Fragmento para leer:
___

Pero hay aspectos que no se han considerado y que son probablemente más preocupantes, ya que se refieren a la psicología de los actores que intervinieron en el caso.   En lo que respecta a los diputados, la preocupación por las formas hace dudar de su interés en el fondo de la cuestión, en el del académico su defensa sobre la falta de validez republicana de la exigencia que hace suponer lo contrario, que el fondo se impone a la forma.  En ambas perspectiva, se podría llegar al refrán “el fin justifica los medios” pero resulta que no se ve ningún fin en ninguna de las dos posiciones, al menos ningún fin que sea relevante.

¿Se saca algo preservando la pureza de las instituciones por la vía del requisito de la vestimenta cuando, al mismo tiempo, vemos personas muy bien vestidas perseguidas por la justicia por delitos apropiadamente llamados “de cuello y corbata”?

___

Material proporcionado:
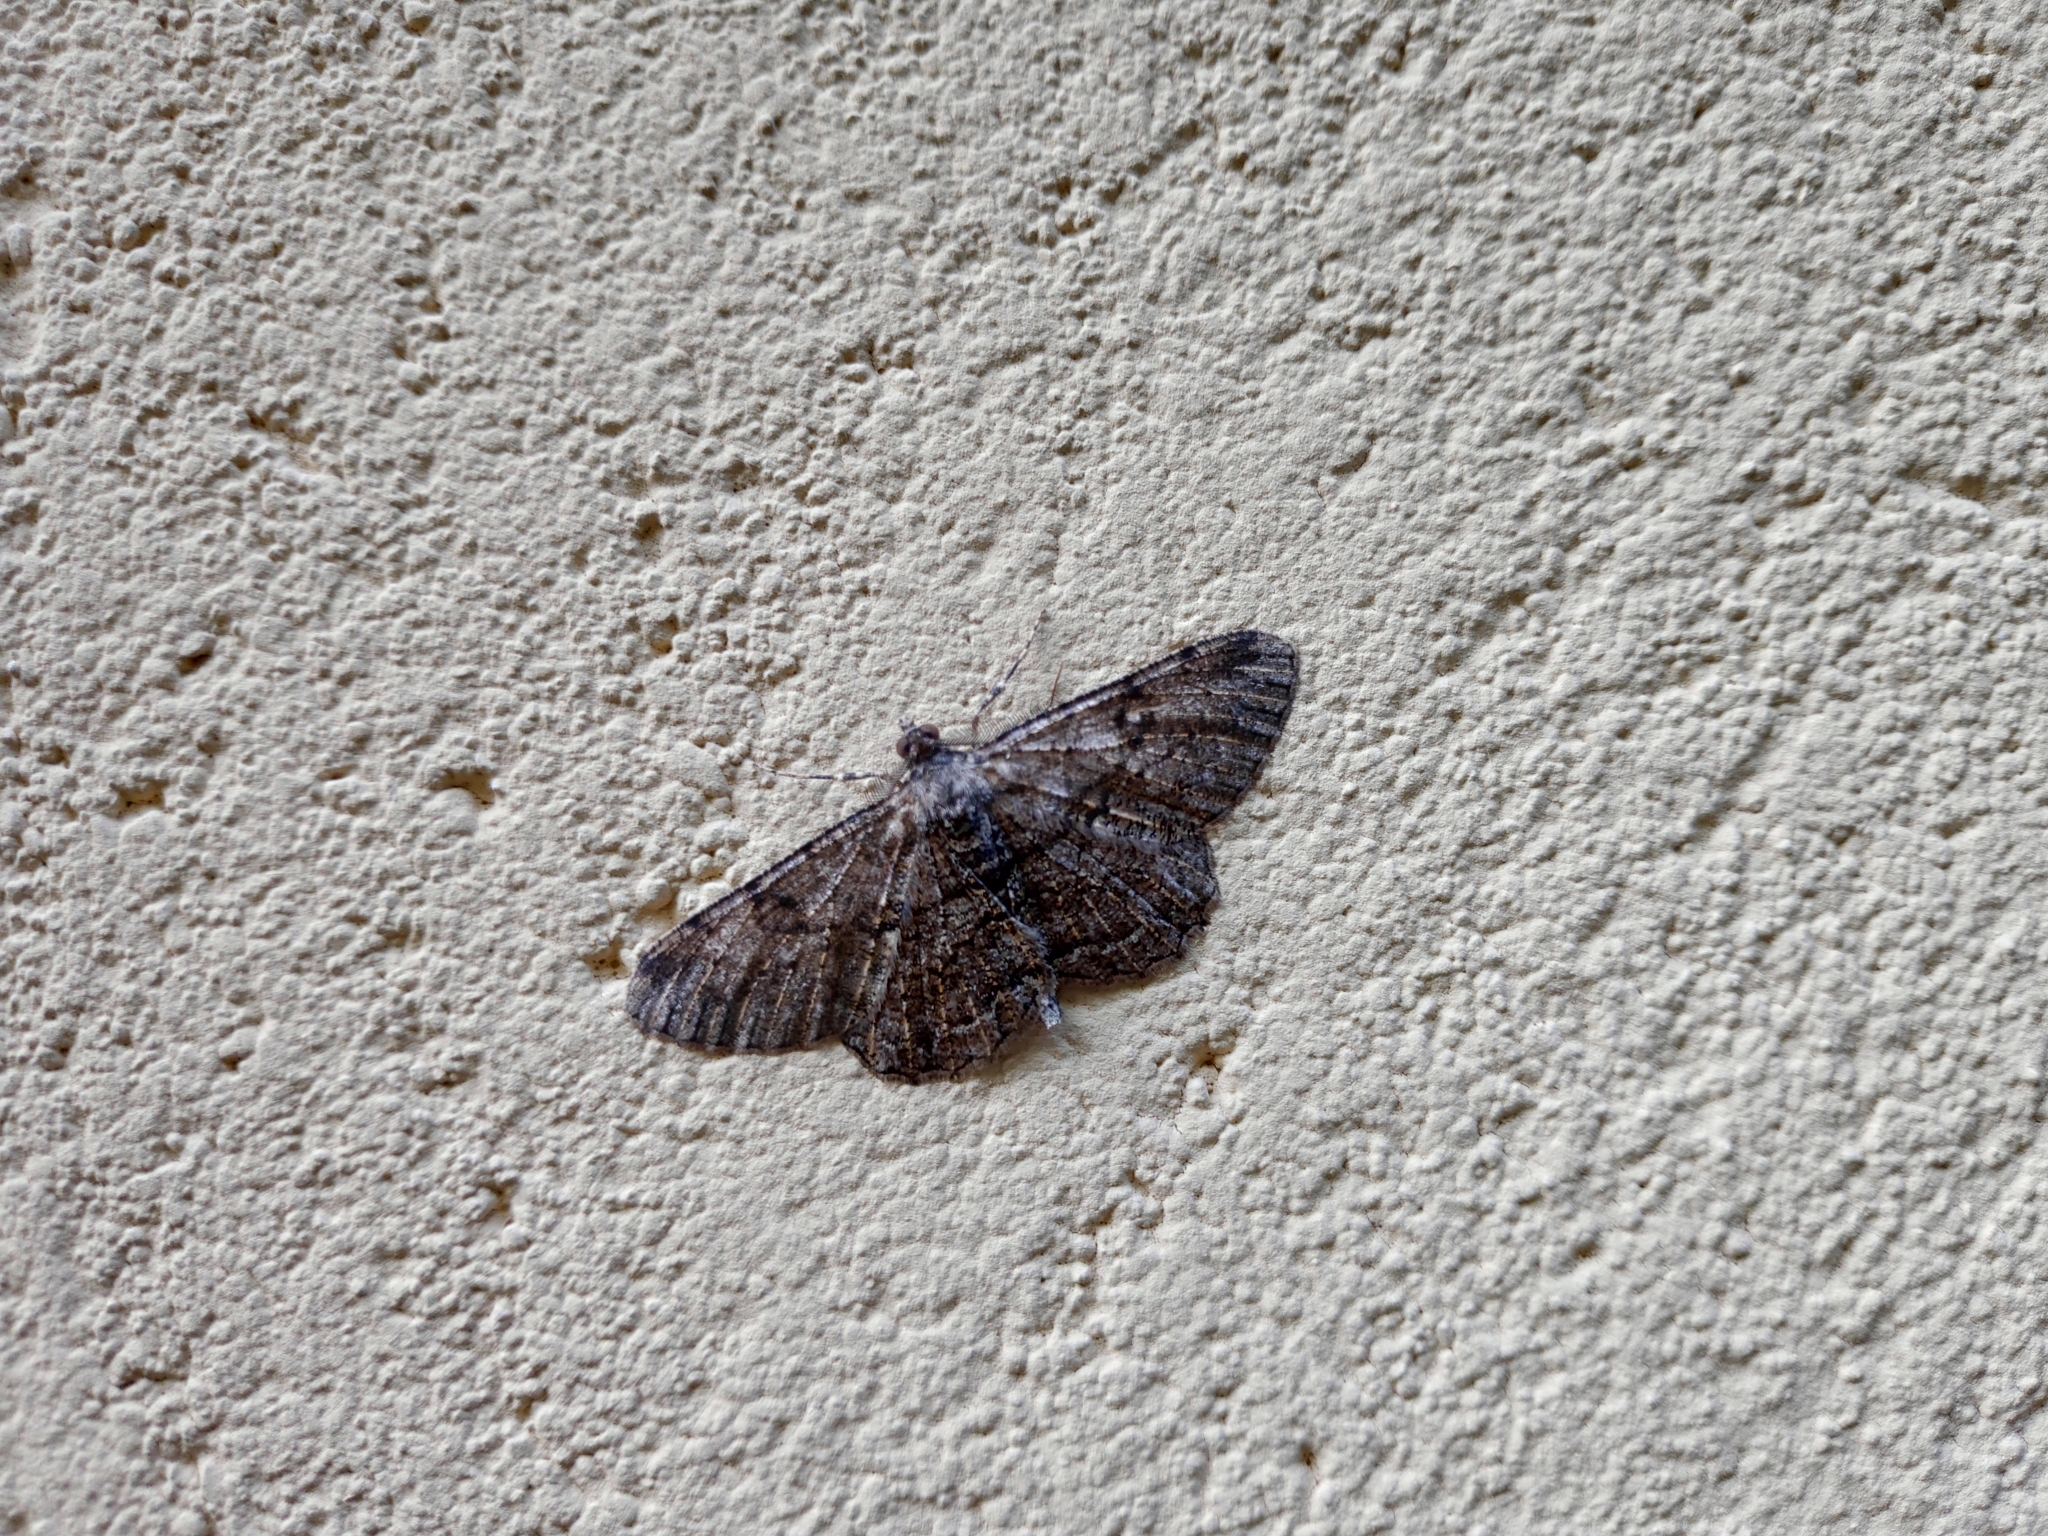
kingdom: Animalia
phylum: Arthropoda
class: Insecta
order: Lepidoptera
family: Geometridae
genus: Peribatodes
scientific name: Peribatodes rhomboidaria
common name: Willow beauty
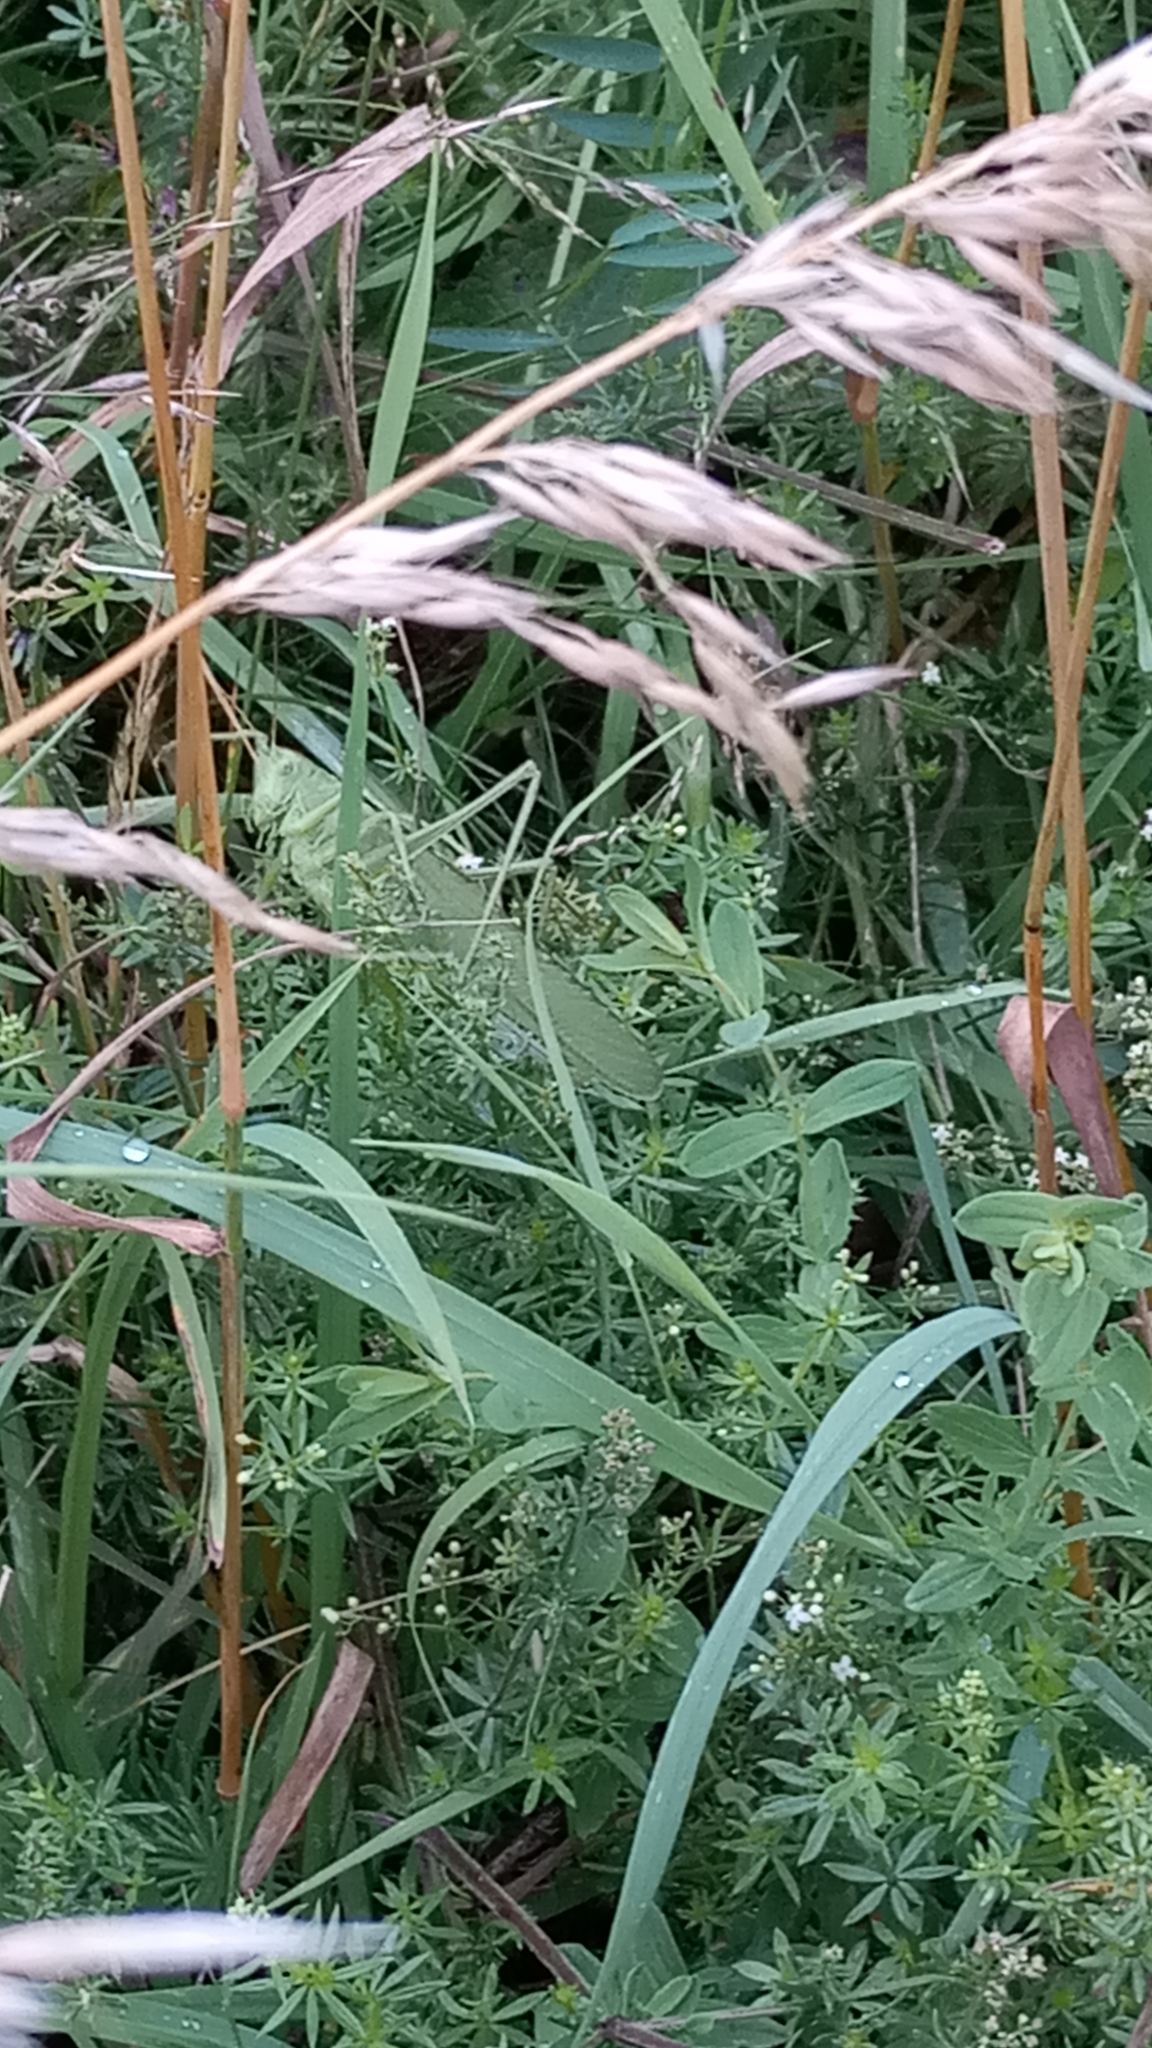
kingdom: Animalia
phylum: Arthropoda
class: Insecta
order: Orthoptera
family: Tettigoniidae
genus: Tettigonia
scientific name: Tettigonia viridissima
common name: Great green bush-cricket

___

La tarea: Devuelve completo y sin ningún cambio el fragmento sobre el requisito de vestimenta para los diputados.

Solución:
Pero hay aspectos que no se han considerado y que son probablemente más preocupantes, ya que se refieren a la psicología de los actores que intervinieron en el caso.   En lo que respecta a los diputados, la preocupación por las formas hace dudar de su interés en el fondo de la cuestión, en el del académico su defensa sobre la falta de validez republicana de la exigencia que hace suponer lo contrario, que el fondo se impone a la forma.  En ambas perspectiva, se podría llegar al refrán “el fin justifica los medios” pero resulta que no se ve ningún fin en ninguna de las dos posiciones, al menos ningún fin que sea relevante.

¿Se saca algo preservando la pureza de las instituciones por la vía del requisito de la vestimenta cuando, al mismo tiempo, vemos personas muy bien vestidas perseguidas por la justicia por delitos apropiadamente llamados “de cuello y corbata”?